二十八年前,剛做完臺大醫院心臟外科總住院醫師的趙盛豐,與學長蔡伯文相偕來花蓮;那是慈濟醫院成立第三年,趙盛豐三十二歲,在臺大已有一百六十多例心臟手術經驗,正是意氣風發之時。
來院幾年,學長先行離開;直至一九九五年張比嵩加入,兩人才穩住局面;二○○二年,慈濟大學培養出醫學生,他們始有嫡傳弟子張睿智、鄭伊佐和劉穎,一步步建立起花蓮慈院心臟胸腔外科規模。
目前科內有四名主治醫師,穩健中求進展。悠悠二十多載過去,趙盛豐已邁入耳順之年,他喟嘆歲月太匆匆,卻也欣喜培育出來的弟子們才正發光呢!
回憶裏有彼此
一九八八年,十多名臺大年輕醫師東來開創新天地,趙盛豐也是其一。當時花東並無心臟外科醫師,他和學長蔡伯文積極策畫,從採購儀器、派員回臺大培訓人工心肺機操作,及訓練加護病房護理人員等;歷時七個多月準備,在翌年二月有了第一次開心手術。
術前,葉姓婦人因瓣膜受損、無法緊閉,以致血液逆流,常頭暈、氣喘、呼吸困難,並偶有水腫;經兩位醫師將左心房打開,切開狹窄的僧帽瓣,使其舒張並縫補破裂心瓣後,血流恢復正常,病人也找回健康。
手術由蔡伯文主刀、趙盛豐擔任助手,兩人的臺大恩師洪啟仁教授也在場,圓滿慈院首例開心手術。隔年,兩人又聯手為一位冠狀動脈硬化併僧帽瓣閉鎖不全的高齡患者,進行繞道手術及瓣膜修補,打通兩條原本堵塞嚴重的血管,解除了長者心絞痛、心衰竭危機。
趙盛豐說:「早年我和學長同甘共苦,不分彼此。他主刀,我就當助手;我主刀,他也協助。」兩人締造出不少值得紀念的心臟外科手術:甫滿周歲的幼兒因先天性「心室中隔缺損」突發心臟衰竭,或者緊急剝離性主動脈瘤破裂等,都在他們運用精湛技術化解,讓病人轉危為安。

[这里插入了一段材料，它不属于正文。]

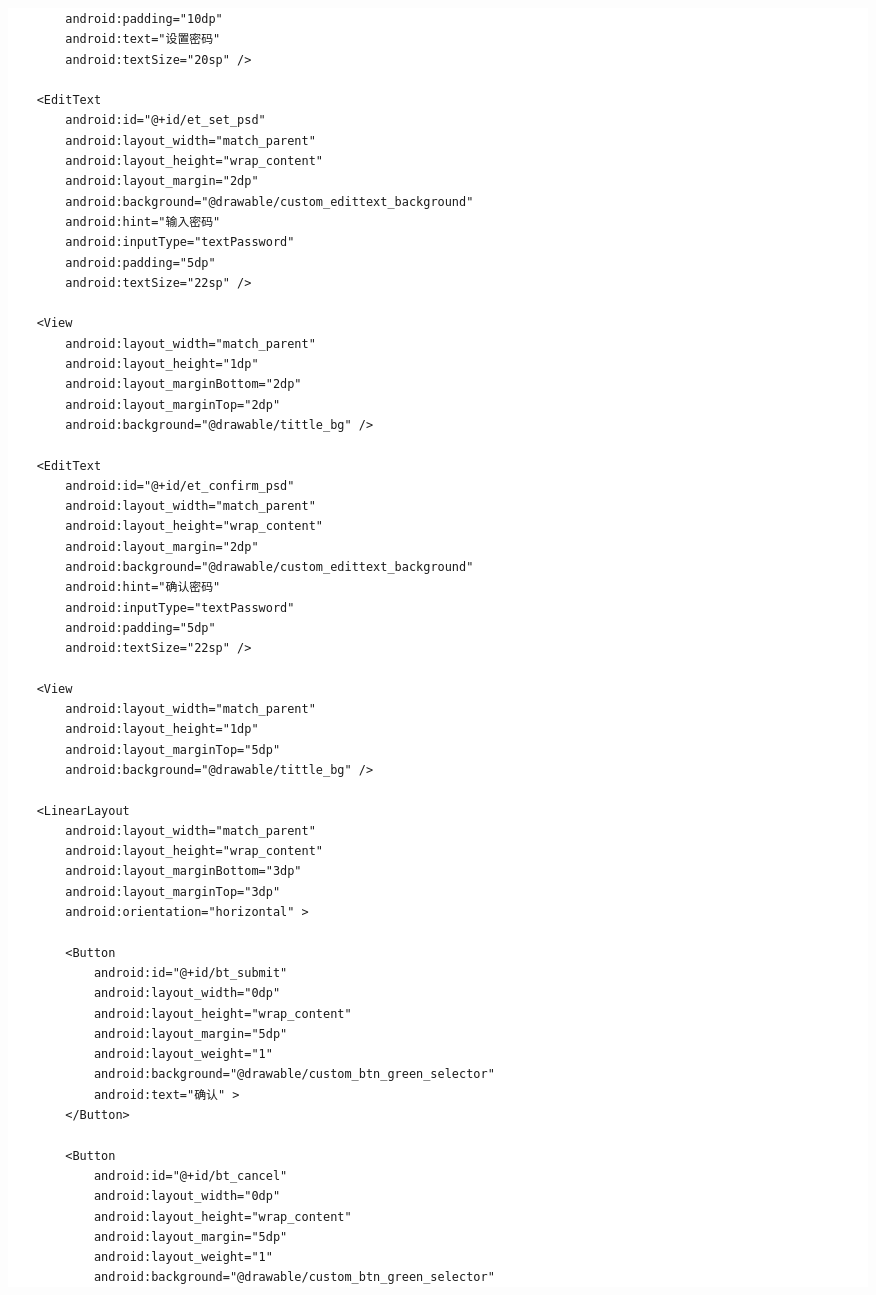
 ```
        android:padding="10dp"
        android:text="设置密码"
        android:textSize="20sp" />

    <EditText
        android:id="@+id/et_set_psd"
        android:layout_width="match_parent"
        android:layout_height="wrap_content"
        android:layout_margin="2dp"
        android:background="@drawable/custom_edittext_background"
        android:hint="输入密码"
        android:inputType="textPassword"
        android:padding="5dp"
        android:textSize="22sp" />

    <View
        android:layout_width="match_parent"
        android:layout_height="1dp"
        android:layout_marginBottom="2dp"
        android:layout_marginTop="2dp"
        android:background="@drawable/tittle_bg" />

    <EditText
        android:id="@+id/et_confirm_psd"
        android:layout_width="match_parent"
        android:layout_height="wrap_content"
        android:layout_margin="2dp"
        android:background="@drawable/custom_edittext_background"
        android:hint="确认密码"
        android:inputType="textPassword"
        android:padding="5dp"
        android:textSize="22sp" />

    <View
        android:layout_width="match_parent"
        android:layout_height="1dp"
        android:layout_marginTop="5dp"
        android:background="@drawable/tittle_bg" />

    <LinearLayout
        android:layout_width="match_parent"
        android:layout_height="wrap_content"
        android:layout_marginBottom="3dp"
        android:layout_marginTop="3dp"
        android:orientation="horizontal" >

        <Button
            android:id="@+id/bt_submit"
            android:layout_width="0dp"
            android:layout_height="wrap_content"
            android:layout_margin="5dp"
            android:layout_weight="1"
            android:background="@drawable/custom_btn_green_selector"
            android:text="确认" >
        </Button>

        <Button
            android:id="@+id/bt_cancel"
            android:layout_width="0dp"
            android:layout_height="wrap_content"
            android:layout_margin="5dp"
            android:layout_weight="1"
            android:background="@drawable/custom_btn_green_selector"
```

不僅開心臟和胸腔手術,在一般外科醫師出缺時,他們也執行腹部腸胃道手術,整形外科手術則由簡守信負責把關。早期遇到諸多特殊案例,包括首開東部腹腔鏡切除膽囊、利用胸腔鏡為一名二十多歲大學生摘除縱膈腔腫瘤、幫食道閉鎖合併食道及氣管廔管的新生兒進行矯正手術、為罕見的「食道失弛緩症」患者切開阻塞部位,改善吞嚥困難……這在二十多年前都是極難得的手術經驗。
此外,一遇急診有緊急狀況,趙盛豐和蔡伯文、簡守信三位外科系醫師也得馬上披掛上陣,不論各自執刀或共同處置,三人合作無間下,歷練過各種臨時考驗及外科手術案例。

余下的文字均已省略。